INPUT FOR THIS TASK:
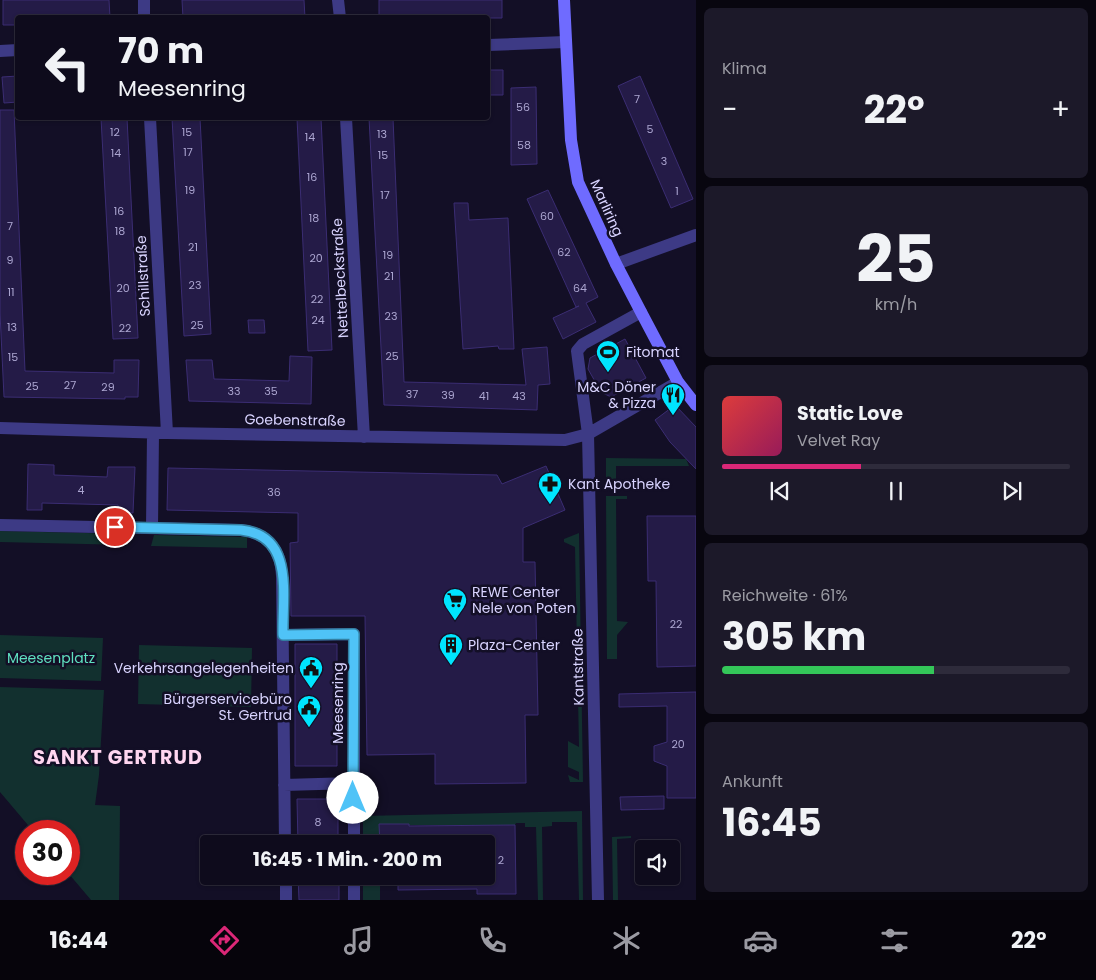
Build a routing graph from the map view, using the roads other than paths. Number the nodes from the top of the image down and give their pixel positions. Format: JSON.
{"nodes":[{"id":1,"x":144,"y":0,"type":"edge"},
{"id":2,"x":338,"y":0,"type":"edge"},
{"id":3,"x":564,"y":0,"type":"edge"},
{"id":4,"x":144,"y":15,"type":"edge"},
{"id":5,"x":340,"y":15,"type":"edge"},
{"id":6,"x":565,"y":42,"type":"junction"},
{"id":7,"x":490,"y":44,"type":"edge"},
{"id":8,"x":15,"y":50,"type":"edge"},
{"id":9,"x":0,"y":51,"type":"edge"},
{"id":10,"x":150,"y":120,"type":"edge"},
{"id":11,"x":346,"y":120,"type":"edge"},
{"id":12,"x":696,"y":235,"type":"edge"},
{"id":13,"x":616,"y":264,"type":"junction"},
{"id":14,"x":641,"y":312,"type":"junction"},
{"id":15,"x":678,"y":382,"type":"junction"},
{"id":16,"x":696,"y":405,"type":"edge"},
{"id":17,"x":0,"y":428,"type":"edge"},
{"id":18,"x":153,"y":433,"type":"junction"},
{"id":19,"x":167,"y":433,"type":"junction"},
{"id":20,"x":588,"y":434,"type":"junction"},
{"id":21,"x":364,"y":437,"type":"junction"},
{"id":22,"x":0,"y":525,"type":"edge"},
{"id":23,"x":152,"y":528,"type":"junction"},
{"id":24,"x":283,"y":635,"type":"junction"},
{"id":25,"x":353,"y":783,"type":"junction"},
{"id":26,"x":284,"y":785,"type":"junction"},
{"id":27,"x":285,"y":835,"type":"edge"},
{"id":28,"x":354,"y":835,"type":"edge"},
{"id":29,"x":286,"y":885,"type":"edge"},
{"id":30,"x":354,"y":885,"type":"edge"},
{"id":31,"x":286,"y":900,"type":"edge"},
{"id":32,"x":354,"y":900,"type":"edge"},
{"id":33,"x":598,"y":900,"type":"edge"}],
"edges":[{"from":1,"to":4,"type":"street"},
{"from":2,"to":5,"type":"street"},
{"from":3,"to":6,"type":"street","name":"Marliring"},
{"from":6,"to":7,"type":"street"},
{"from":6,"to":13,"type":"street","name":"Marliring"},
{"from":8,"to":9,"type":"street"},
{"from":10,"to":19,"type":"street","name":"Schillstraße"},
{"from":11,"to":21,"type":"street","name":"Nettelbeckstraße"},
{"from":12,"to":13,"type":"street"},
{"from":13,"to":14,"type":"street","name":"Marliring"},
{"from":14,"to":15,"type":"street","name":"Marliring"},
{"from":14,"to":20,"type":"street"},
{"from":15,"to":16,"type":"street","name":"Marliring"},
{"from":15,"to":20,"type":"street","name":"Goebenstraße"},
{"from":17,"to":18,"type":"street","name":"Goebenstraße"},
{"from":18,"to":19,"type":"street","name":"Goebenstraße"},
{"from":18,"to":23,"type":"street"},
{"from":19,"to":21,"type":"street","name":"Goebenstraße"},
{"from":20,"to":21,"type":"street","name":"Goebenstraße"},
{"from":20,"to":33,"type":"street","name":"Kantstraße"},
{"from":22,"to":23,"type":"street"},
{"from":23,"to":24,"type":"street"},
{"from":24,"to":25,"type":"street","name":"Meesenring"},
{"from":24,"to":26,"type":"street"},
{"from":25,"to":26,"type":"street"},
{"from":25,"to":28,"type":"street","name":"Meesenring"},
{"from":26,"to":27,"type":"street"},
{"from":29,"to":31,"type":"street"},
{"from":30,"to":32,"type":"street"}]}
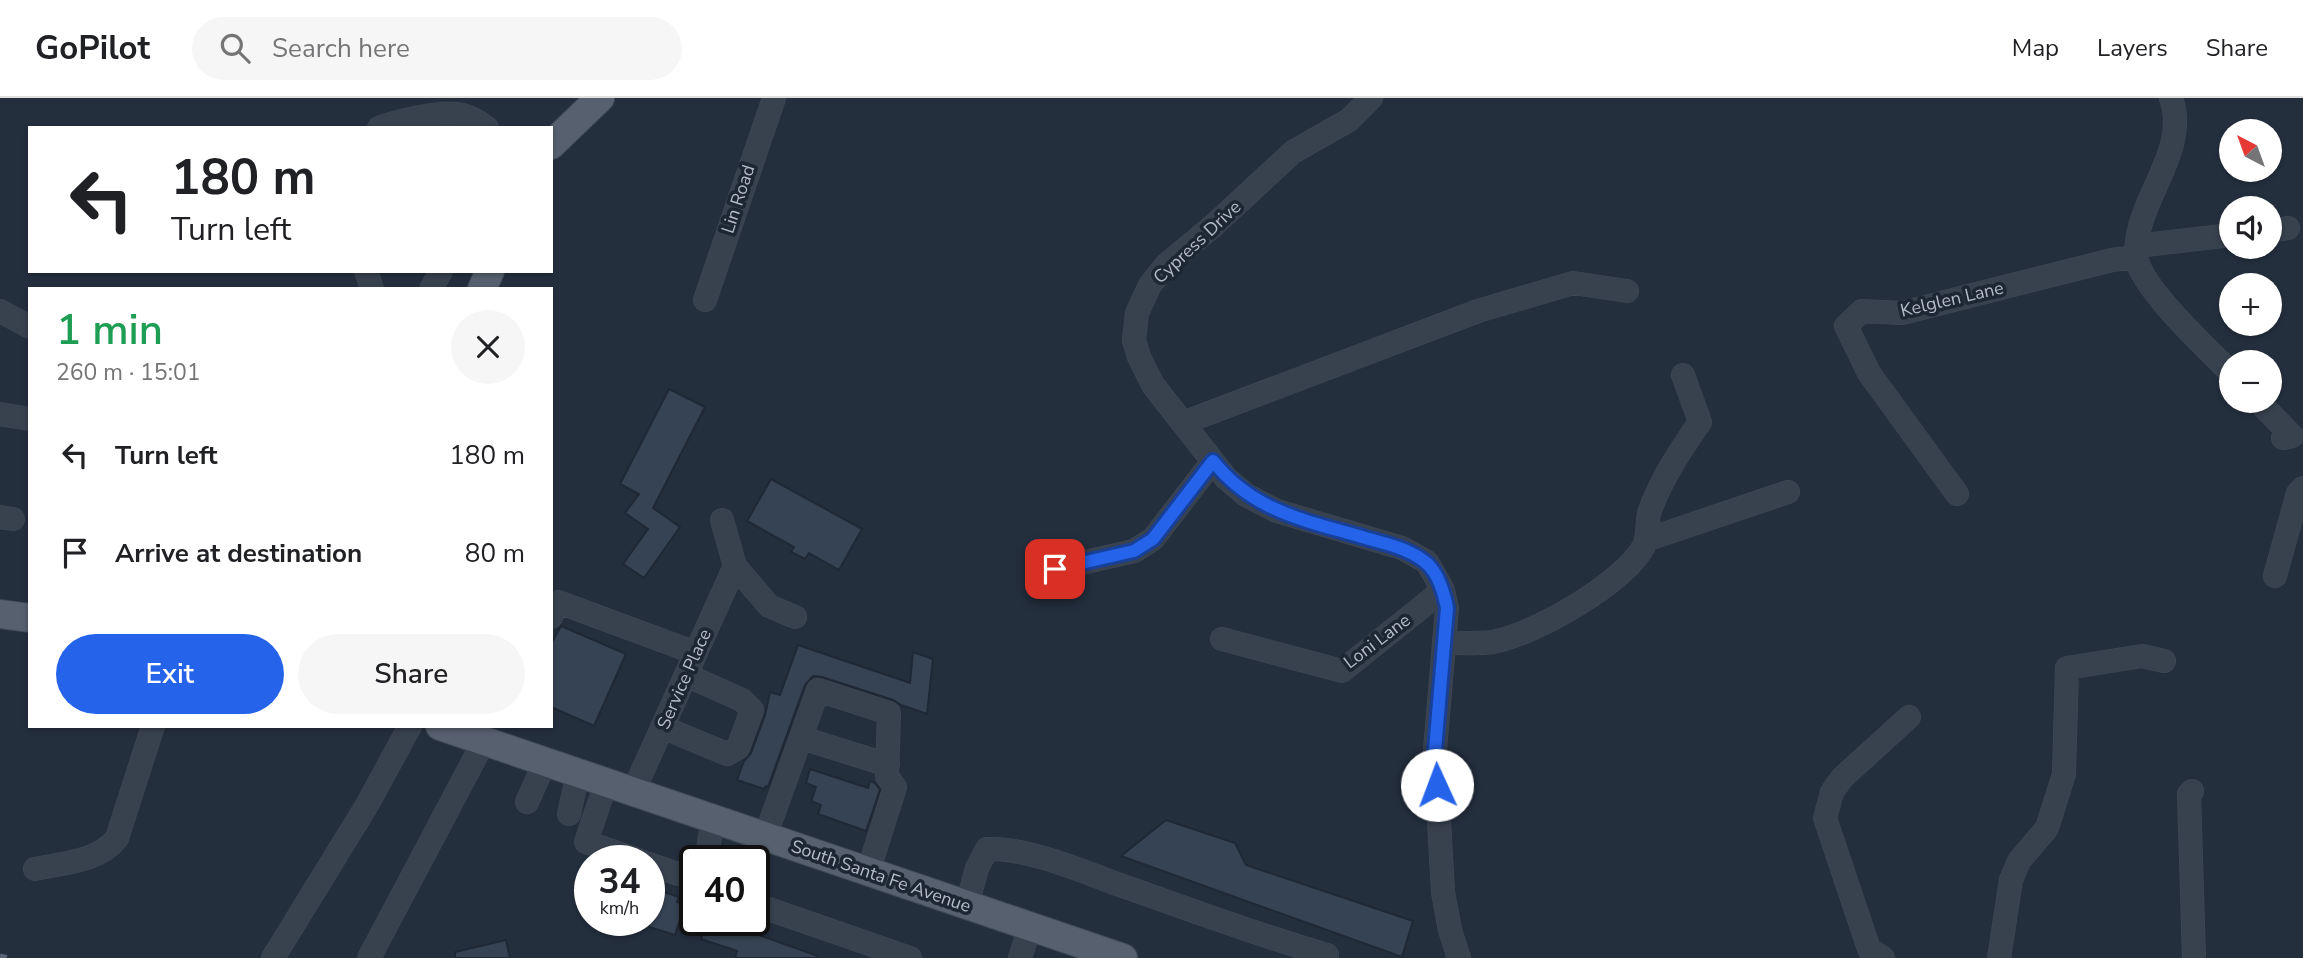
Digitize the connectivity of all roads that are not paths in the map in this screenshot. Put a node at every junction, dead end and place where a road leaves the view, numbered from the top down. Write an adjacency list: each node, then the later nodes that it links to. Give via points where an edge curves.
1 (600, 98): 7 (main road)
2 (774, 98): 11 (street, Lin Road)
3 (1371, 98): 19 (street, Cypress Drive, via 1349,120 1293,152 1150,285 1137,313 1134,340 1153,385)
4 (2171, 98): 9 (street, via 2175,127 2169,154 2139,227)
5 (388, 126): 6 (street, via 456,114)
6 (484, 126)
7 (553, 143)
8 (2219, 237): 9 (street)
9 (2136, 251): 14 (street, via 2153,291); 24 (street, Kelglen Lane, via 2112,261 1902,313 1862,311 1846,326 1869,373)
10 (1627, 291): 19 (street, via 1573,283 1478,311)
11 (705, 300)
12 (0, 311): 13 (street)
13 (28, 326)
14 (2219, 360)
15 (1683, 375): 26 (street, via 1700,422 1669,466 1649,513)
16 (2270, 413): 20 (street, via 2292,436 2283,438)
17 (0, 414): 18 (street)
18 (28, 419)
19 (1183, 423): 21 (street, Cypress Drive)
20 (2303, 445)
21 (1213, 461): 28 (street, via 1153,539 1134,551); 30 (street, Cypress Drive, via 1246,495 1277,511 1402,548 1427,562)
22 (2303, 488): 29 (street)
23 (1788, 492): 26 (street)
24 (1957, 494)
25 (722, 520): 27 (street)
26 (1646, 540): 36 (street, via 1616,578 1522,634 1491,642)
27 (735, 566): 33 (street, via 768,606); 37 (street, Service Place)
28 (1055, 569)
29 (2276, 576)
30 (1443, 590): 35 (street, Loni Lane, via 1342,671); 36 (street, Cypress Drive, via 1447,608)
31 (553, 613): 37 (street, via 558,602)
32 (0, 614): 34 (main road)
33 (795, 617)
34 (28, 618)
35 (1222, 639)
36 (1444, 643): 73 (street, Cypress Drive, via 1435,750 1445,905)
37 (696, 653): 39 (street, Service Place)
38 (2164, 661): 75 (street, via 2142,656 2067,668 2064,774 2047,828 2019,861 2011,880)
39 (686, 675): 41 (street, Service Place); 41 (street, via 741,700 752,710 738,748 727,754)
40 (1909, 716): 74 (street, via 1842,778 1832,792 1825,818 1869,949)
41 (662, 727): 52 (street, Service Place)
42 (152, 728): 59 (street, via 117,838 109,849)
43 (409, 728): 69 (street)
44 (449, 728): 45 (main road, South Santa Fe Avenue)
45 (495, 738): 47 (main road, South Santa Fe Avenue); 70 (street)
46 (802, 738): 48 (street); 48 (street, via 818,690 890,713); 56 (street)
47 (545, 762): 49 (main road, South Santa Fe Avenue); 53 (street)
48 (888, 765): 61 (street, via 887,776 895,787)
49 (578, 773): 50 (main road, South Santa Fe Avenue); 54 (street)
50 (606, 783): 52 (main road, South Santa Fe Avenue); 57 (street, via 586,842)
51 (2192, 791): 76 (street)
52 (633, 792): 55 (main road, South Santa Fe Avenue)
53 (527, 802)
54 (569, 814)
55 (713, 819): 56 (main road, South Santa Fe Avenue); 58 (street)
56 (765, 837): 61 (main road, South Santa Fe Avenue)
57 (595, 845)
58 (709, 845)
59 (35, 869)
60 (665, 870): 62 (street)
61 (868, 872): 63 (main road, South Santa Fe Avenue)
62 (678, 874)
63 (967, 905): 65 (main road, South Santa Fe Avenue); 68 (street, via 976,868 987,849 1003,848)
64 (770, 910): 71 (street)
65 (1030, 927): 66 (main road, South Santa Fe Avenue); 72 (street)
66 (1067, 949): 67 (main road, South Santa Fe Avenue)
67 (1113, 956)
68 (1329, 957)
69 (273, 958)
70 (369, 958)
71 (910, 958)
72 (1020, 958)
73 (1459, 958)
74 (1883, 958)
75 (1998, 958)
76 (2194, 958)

WHAT YOU SHOULD DO:
Omitting the images, output each record precisely as written.

ANSWER TO THE EXERCISE:
Build a routing graph from the map view, using the roads other than paths. Number the nodes from the top of the image down and give their pixel positions. Format: JSON.
{"nodes":[{"id":1,"x":144,"y":0,"type":"edge"},
{"id":2,"x":338,"y":0,"type":"edge"},
{"id":3,"x":564,"y":0,"type":"edge"},
{"id":4,"x":144,"y":15,"type":"edge"},
{"id":5,"x":340,"y":15,"type":"edge"},
{"id":6,"x":565,"y":42,"type":"junction"},
{"id":7,"x":490,"y":44,"type":"edge"},
{"id":8,"x":15,"y":50,"type":"edge"},
{"id":9,"x":0,"y":51,"type":"edge"},
{"id":10,"x":150,"y":120,"type":"edge"},
{"id":11,"x":346,"y":120,"type":"edge"},
{"id":12,"x":696,"y":235,"type":"edge"},
{"id":13,"x":616,"y":264,"type":"junction"},
{"id":14,"x":641,"y":312,"type":"junction"},
{"id":15,"x":678,"y":382,"type":"junction"},
{"id":16,"x":696,"y":405,"type":"edge"},
{"id":17,"x":0,"y":428,"type":"edge"},
{"id":18,"x":153,"y":433,"type":"junction"},
{"id":19,"x":167,"y":433,"type":"junction"},
{"id":20,"x":588,"y":434,"type":"junction"},
{"id":21,"x":364,"y":437,"type":"junction"},
{"id":22,"x":0,"y":525,"type":"edge"},
{"id":23,"x":152,"y":528,"type":"junction"},
{"id":24,"x":283,"y":635,"type":"junction"},
{"id":25,"x":353,"y":783,"type":"junction"},
{"id":26,"x":284,"y":785,"type":"junction"},
{"id":27,"x":285,"y":835,"type":"edge"},
{"id":28,"x":354,"y":835,"type":"edge"},
{"id":29,"x":286,"y":885,"type":"edge"},
{"id":30,"x":354,"y":885,"type":"edge"},
{"id":31,"x":286,"y":900,"type":"edge"},
{"id":32,"x":354,"y":900,"type":"edge"},
{"id":33,"x":598,"y":900,"type":"edge"}],
"edges":[{"from":1,"to":4,"type":"street"},
{"from":2,"to":5,"type":"street"},
{"from":3,"to":6,"type":"street","name":"Marliring"},
{"from":6,"to":7,"type":"street"},
{"from":6,"to":13,"type":"street","name":"Marliring"},
{"from":8,"to":9,"type":"street"},
{"from":10,"to":19,"type":"street","name":"Schillstraße"},
{"from":11,"to":21,"type":"street","name":"Nettelbeckstraße"},
{"from":12,"to":13,"type":"street"},
{"from":13,"to":14,"type":"street","name":"Marliring"},
{"from":14,"to":15,"type":"street","name":"Marliring"},
{"from":14,"to":20,"type":"street"},
{"from":15,"to":16,"type":"street","name":"Marliring"},
{"from":15,"to":20,"type":"street","name":"Goebenstraße"},
{"from":17,"to":18,"type":"street","name":"Goebenstraße"},
{"from":18,"to":19,"type":"street","name":"Goebenstraße"},
{"from":18,"to":23,"type":"street"},
{"from":19,"to":21,"type":"street","name":"Goebenstraße"},
{"from":20,"to":21,"type":"street","name":"Goebenstraße"},
{"from":20,"to":33,"type":"street","name":"Kantstraße"},
{"from":22,"to":23,"type":"street"},
{"from":23,"to":24,"type":"street"},
{"from":24,"to":25,"type":"street","name":"Meesenring"},
{"from":24,"to":26,"type":"street"},
{"from":25,"to":26,"type":"street"},
{"from":25,"to":28,"type":"street","name":"Meesenring"},
{"from":26,"to":27,"type":"street"},
{"from":29,"to":31,"type":"street"},
{"from":30,"to":32,"type":"street"}]}
Digitize the connectivity of all roads that are not paths in the map in this screenshot. Put a node at every junction, dead end and place where a road leaves the view, numbered from the top down. Write an adjacency list: each node, then the later nodes that it links to. Give via points where an edge curves.
1 (600, 98): 7 (main road)
2 (774, 98): 11 (street, Lin Road)
3 (1371, 98): 19 (street, Cypress Drive, via 1349,120 1293,152 1150,285 1137,313 1134,340 1153,385)
4 (2171, 98): 9 (street, via 2175,127 2169,154 2139,227)
5 (388, 126): 6 (street, via 456,114)
6 (484, 126)
7 (553, 143)
8 (2219, 237): 9 (street)
9 (2136, 251): 14 (street, via 2153,291); 24 (street, Kelglen Lane, via 2112,261 1902,313 1862,311 1846,326 1869,373)
10 (1627, 291): 19 (street, via 1573,283 1478,311)
11 (705, 300)
12 (0, 311): 13 (street)
13 (28, 326)
14 (2219, 360)
15 (1683, 375): 26 (street, via 1700,422 1669,466 1649,513)
16 (2270, 413): 20 (street, via 2292,436 2283,438)
17 (0, 414): 18 (street)
18 (28, 419)
19 (1183, 423): 21 (street, Cypress Drive)
20 (2303, 445)
21 (1213, 461): 28 (street, via 1153,539 1134,551); 30 (street, Cypress Drive, via 1246,495 1277,511 1402,548 1427,562)
22 (2303, 488): 29 (street)
23 (1788, 492): 26 (street)
24 (1957, 494)
25 (722, 520): 27 (street)
26 (1646, 540): 36 (street, via 1616,578 1522,634 1491,642)
27 (735, 566): 33 (street, via 768,606); 37 (street, Service Place)
28 (1055, 569)
29 (2276, 576)
30 (1443, 590): 35 (street, Loni Lane, via 1342,671); 36 (street, Cypress Drive, via 1447,608)
31 (553, 613): 37 (street, via 558,602)
32 (0, 614): 34 (main road)
33 (795, 617)
34 (28, 618)
35 (1222, 639)
36 (1444, 643): 73 (street, Cypress Drive, via 1435,750 1445,905)
37 (696, 653): 39 (street, Service Place)
38 (2164, 661): 75 (street, via 2142,656 2067,668 2064,774 2047,828 2019,861 2011,880)
39 (686, 675): 41 (street, Service Place); 41 (street, via 741,700 752,710 738,748 727,754)
40 (1909, 716): 74 (street, via 1842,778 1832,792 1825,818 1869,949)
41 (662, 727): 52 (street, Service Place)
42 (152, 728): 59 (street, via 117,838 109,849)
43 (409, 728): 69 (street)
44 (449, 728): 45 (main road, South Santa Fe Avenue)
45 (495, 738): 47 (main road, South Santa Fe Avenue); 70 (street)
46 (802, 738): 48 (street); 48 (street, via 818,690 890,713); 56 (street)
47 (545, 762): 49 (main road, South Santa Fe Avenue); 53 (street)
48 (888, 765): 61 (street, via 887,776 895,787)
49 (578, 773): 50 (main road, South Santa Fe Avenue); 54 (street)
50 (606, 783): 52 (main road, South Santa Fe Avenue); 57 (street, via 586,842)
51 (2192, 791): 76 (street)
52 (633, 792): 55 (main road, South Santa Fe Avenue)
53 (527, 802)
54 (569, 814)
55 (713, 819): 56 (main road, South Santa Fe Avenue); 58 (street)
56 (765, 837): 61 (main road, South Santa Fe Avenue)
57 (595, 845)
58 (709, 845)
59 (35, 869)
60 (665, 870): 62 (street)
61 (868, 872): 63 (main road, South Santa Fe Avenue)
62 (678, 874)
63 (967, 905): 65 (main road, South Santa Fe Avenue); 68 (street, via 976,868 987,849 1003,848)
64 (770, 910): 71 (street)
65 (1030, 927): 66 (main road, South Santa Fe Avenue); 72 (street)
66 (1067, 949): 67 (main road, South Santa Fe Avenue)
67 (1113, 956)
68 (1329, 957)
69 (273, 958)
70 (369, 958)
71 (910, 958)
72 (1020, 958)
73 (1459, 958)
74 (1883, 958)
75 (1998, 958)
76 (2194, 958)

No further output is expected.